1981, «Мосфильм», Mediterranee Cinema (Франция), Pro Dis Film (Швейцария). Реж. Александр Алов, Владимир Наумов. В ролях Игорь Костолевский (Бородин), Наталия Белохвостикова (Мари Луни, Натали Луни), Армен Джигарханян (Макс Ришар), Альберт Филозов (Шернер), Ален Делон (инспектор Фош). Прокат 47,5 млн человек.
В ало-наумовском кино Наталия Белохвостикова вечно была точеной северной кралей — немкой, фламандкой, француженкой, — сраженной чувством к русскому офицеру (только в «Тиле» она любила самого Тиля, что и немудрено). Странно, что на ее долю не выпало ни одной польки — не сходящее с лица этой актрисы выражение чванливой кротости, жалобной властности и ангельского высокомерия как нельзя более соответствует шляхетскому темпераменту. Впрочем, поляки от века лепили свой стиль с французов — а как раз виктимную галльскую бэби в вуальке и с пасторальным именем Мари Луни она и играла в «Тегеране-43».
Антология «Афиши» остроумно звала «Тегеран» песнью Берлинской стены, разъединившей любящие сердца из враждебных лагерей; формально так — но игравший Маришкин предмет Игорь Костолевский в русском репертуаре и сам был на диво балованной штучкой вроде Хью Гранта.
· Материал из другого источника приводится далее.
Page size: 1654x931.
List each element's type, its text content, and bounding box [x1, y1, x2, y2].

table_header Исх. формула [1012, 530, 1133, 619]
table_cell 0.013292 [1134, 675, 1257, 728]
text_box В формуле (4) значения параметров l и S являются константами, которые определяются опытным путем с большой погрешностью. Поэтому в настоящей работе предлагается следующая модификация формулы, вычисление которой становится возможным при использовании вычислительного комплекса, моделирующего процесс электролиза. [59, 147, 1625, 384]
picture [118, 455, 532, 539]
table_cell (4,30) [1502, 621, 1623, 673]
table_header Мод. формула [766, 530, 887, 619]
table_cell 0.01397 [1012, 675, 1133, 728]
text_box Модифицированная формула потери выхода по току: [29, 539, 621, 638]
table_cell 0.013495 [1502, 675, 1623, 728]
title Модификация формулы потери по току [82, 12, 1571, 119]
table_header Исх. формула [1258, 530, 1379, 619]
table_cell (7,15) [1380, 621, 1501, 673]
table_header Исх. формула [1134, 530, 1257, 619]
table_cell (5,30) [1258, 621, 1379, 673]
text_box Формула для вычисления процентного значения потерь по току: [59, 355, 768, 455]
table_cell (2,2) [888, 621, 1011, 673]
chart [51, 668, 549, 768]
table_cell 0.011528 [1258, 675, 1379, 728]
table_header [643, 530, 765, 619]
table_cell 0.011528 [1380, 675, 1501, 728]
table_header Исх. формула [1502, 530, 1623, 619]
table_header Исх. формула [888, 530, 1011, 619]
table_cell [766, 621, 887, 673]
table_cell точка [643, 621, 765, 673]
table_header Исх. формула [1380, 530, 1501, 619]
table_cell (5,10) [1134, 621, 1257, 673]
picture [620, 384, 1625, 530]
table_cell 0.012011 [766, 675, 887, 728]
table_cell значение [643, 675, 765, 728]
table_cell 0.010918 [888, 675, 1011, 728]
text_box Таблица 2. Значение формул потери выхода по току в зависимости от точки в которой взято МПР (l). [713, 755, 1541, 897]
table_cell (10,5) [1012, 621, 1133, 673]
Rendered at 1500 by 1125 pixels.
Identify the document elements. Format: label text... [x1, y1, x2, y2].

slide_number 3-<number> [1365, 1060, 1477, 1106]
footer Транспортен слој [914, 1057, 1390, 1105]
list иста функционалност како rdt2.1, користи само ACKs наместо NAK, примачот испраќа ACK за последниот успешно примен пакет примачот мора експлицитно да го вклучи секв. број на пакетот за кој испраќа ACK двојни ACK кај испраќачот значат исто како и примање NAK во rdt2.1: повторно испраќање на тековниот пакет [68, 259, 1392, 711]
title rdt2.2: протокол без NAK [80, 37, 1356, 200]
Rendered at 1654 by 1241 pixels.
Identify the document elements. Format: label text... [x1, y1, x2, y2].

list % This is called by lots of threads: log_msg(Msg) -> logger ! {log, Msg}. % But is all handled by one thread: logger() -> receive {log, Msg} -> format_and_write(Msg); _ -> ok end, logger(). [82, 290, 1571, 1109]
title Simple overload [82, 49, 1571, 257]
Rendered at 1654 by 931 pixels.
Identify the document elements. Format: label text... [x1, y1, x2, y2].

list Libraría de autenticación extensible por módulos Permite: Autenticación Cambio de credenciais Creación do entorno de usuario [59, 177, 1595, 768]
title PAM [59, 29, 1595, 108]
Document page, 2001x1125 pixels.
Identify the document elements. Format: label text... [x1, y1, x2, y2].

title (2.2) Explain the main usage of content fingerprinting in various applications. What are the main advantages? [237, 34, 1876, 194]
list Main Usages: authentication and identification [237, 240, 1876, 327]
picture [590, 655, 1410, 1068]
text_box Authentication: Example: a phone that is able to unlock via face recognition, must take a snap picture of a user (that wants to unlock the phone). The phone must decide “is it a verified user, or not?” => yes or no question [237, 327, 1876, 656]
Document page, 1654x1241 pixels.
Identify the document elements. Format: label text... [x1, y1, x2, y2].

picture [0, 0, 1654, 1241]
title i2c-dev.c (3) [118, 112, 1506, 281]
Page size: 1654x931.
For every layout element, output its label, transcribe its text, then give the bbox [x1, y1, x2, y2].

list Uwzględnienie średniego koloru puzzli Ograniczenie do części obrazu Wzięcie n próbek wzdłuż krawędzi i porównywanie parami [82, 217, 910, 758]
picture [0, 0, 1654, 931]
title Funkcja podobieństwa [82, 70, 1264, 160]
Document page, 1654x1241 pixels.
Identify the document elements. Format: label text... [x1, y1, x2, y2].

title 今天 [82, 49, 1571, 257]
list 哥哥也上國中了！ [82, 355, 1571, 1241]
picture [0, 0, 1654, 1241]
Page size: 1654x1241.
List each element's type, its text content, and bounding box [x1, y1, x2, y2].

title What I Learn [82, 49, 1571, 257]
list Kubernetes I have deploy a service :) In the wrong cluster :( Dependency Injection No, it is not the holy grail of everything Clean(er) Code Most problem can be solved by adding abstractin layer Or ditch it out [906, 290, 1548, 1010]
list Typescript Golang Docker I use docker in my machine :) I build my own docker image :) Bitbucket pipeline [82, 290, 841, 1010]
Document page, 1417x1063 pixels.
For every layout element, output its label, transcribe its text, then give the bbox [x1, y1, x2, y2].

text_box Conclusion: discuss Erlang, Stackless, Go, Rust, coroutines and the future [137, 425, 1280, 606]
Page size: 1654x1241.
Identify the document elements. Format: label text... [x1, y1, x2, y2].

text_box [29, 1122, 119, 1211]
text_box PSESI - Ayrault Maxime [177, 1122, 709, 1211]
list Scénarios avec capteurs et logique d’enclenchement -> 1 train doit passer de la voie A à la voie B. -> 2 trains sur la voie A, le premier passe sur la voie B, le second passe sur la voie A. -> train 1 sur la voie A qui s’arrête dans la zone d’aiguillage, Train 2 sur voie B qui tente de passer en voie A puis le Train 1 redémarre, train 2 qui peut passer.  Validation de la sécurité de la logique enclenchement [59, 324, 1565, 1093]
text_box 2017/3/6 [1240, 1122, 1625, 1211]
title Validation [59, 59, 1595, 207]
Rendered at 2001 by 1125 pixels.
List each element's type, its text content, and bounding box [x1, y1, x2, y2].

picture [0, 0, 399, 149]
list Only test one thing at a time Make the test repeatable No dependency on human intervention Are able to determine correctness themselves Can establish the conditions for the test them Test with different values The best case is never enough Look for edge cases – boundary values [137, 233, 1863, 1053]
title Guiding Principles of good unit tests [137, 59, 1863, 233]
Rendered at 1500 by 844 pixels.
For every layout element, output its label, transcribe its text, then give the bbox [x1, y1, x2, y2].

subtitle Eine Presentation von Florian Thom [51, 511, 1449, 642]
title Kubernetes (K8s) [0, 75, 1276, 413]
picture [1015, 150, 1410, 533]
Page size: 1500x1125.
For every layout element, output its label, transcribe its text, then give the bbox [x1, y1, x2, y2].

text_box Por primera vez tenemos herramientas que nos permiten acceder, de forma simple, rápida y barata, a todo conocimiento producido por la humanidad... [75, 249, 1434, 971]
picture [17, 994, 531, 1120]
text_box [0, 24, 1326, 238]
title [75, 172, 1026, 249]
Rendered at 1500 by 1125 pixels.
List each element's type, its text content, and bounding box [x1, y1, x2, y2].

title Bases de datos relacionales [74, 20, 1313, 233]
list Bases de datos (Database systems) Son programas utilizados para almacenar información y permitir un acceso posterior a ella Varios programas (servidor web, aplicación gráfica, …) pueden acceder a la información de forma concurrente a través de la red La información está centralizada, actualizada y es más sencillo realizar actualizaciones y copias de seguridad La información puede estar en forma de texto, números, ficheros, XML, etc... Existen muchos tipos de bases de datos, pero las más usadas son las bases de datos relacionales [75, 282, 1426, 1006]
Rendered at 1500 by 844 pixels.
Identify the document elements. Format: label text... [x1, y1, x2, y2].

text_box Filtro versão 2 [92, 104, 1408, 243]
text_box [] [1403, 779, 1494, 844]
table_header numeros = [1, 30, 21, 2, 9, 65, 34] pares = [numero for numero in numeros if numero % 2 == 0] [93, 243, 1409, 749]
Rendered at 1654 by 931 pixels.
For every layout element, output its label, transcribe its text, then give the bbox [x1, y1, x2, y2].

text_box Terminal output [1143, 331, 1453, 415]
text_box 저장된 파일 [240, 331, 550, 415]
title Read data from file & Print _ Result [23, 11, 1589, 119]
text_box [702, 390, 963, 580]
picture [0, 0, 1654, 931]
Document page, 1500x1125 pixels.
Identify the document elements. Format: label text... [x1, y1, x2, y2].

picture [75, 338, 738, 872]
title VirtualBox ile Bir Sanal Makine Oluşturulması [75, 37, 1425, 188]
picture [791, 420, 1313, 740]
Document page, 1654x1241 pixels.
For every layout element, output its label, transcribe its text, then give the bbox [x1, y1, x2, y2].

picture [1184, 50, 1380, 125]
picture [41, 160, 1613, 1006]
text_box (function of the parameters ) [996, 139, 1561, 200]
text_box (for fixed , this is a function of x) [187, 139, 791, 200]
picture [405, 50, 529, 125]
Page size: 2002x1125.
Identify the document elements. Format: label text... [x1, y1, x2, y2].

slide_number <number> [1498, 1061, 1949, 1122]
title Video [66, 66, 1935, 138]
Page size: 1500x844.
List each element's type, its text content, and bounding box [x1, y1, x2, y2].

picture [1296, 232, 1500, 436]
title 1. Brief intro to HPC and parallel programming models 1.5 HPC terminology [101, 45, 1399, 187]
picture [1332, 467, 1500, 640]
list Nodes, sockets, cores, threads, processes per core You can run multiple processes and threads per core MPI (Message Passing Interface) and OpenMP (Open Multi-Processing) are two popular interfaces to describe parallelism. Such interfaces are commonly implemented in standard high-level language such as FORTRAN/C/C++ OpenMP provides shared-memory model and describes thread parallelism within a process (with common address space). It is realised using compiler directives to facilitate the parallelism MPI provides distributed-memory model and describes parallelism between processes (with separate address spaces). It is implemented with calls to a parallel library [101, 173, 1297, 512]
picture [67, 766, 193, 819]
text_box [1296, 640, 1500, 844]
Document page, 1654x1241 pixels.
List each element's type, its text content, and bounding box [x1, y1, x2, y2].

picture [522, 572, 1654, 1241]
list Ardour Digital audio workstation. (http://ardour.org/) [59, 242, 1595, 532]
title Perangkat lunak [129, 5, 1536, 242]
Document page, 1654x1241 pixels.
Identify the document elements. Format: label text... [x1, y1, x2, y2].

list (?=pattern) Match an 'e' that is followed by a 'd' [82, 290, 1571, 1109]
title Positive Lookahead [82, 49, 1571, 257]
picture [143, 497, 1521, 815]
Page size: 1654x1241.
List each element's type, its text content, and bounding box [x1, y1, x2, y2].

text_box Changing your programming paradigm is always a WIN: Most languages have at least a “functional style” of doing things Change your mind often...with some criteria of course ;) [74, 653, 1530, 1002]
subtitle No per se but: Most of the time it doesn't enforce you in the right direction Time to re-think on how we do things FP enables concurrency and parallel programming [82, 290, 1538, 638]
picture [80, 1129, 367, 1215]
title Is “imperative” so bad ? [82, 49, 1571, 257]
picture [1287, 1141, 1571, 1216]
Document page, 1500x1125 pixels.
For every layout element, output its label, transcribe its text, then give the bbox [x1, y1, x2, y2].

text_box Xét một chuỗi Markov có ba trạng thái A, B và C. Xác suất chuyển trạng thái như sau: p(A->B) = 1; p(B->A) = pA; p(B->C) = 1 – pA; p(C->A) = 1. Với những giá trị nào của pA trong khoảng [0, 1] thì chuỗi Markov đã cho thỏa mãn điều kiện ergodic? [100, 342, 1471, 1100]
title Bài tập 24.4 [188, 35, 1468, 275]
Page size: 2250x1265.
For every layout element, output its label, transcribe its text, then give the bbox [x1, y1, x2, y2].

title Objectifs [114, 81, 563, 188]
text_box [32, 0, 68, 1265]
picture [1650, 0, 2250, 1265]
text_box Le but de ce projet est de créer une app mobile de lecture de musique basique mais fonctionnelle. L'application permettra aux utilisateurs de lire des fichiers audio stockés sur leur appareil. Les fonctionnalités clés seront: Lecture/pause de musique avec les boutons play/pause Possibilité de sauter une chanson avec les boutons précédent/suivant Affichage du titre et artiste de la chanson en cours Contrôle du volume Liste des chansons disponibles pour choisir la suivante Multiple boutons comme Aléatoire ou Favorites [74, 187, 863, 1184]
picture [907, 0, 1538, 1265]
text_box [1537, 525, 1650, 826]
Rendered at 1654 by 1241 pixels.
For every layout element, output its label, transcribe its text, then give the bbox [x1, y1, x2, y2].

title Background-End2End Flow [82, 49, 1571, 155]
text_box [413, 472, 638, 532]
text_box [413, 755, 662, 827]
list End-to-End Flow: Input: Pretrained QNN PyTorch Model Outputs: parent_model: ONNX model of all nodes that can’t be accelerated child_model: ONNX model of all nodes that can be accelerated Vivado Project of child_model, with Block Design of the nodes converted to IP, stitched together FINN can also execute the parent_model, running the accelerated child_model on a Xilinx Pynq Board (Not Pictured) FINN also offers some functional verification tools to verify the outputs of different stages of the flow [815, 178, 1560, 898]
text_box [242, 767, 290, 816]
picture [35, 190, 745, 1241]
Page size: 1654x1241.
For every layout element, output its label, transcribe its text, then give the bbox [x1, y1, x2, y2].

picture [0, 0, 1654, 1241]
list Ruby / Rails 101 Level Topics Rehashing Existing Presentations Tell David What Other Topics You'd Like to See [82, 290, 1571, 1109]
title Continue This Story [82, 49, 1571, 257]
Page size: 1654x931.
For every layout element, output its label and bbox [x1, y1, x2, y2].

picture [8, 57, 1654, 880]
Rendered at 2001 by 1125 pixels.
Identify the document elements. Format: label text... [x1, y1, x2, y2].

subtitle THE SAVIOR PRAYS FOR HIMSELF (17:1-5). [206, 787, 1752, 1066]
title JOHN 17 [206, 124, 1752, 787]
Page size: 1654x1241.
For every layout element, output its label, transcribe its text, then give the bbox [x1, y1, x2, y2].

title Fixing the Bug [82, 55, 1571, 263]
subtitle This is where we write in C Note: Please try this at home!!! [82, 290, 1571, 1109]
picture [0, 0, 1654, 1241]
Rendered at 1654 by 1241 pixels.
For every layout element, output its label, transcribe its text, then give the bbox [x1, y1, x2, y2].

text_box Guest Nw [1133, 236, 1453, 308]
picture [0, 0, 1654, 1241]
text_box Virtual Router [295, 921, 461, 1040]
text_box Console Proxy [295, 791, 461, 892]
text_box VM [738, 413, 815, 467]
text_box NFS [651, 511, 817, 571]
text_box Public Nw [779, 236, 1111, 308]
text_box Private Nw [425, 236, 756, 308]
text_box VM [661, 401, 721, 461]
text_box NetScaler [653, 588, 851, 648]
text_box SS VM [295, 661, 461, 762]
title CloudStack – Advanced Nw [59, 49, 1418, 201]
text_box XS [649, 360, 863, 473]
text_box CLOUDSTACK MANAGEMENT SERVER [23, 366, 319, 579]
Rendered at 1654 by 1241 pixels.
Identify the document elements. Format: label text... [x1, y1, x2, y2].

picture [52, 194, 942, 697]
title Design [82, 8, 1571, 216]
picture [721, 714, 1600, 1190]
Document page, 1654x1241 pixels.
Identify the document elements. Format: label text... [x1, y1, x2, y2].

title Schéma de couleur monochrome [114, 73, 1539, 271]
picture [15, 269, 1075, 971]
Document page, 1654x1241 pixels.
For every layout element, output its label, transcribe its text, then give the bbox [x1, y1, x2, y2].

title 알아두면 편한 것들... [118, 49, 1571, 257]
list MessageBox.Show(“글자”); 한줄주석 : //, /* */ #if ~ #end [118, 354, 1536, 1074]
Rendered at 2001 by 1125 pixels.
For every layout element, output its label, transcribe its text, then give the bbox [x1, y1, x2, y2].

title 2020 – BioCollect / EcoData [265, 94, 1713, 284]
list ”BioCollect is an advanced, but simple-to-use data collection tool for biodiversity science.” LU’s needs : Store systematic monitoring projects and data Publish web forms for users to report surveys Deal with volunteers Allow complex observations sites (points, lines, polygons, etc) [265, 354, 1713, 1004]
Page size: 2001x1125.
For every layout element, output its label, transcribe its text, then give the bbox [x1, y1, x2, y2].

В ладно сидящих тройках или парусиновых штиблетах он не знал равных в ролях теннисистов-жуиров-наследников-мотов из переводных детективных пьес. По степени небрежного лоска они с Белохвостиковой были одного елисейского поля ягоды. В довершение ко всему в целях романтизации закордонной разведки его герою — нелегалу Бородину — присвоили мягкую богартовскую «борсалину» с муаровым бантиком; с «парабеллумом» на улицах Тегерана он был ну чисто Рик Блейн в притонах Касабланки.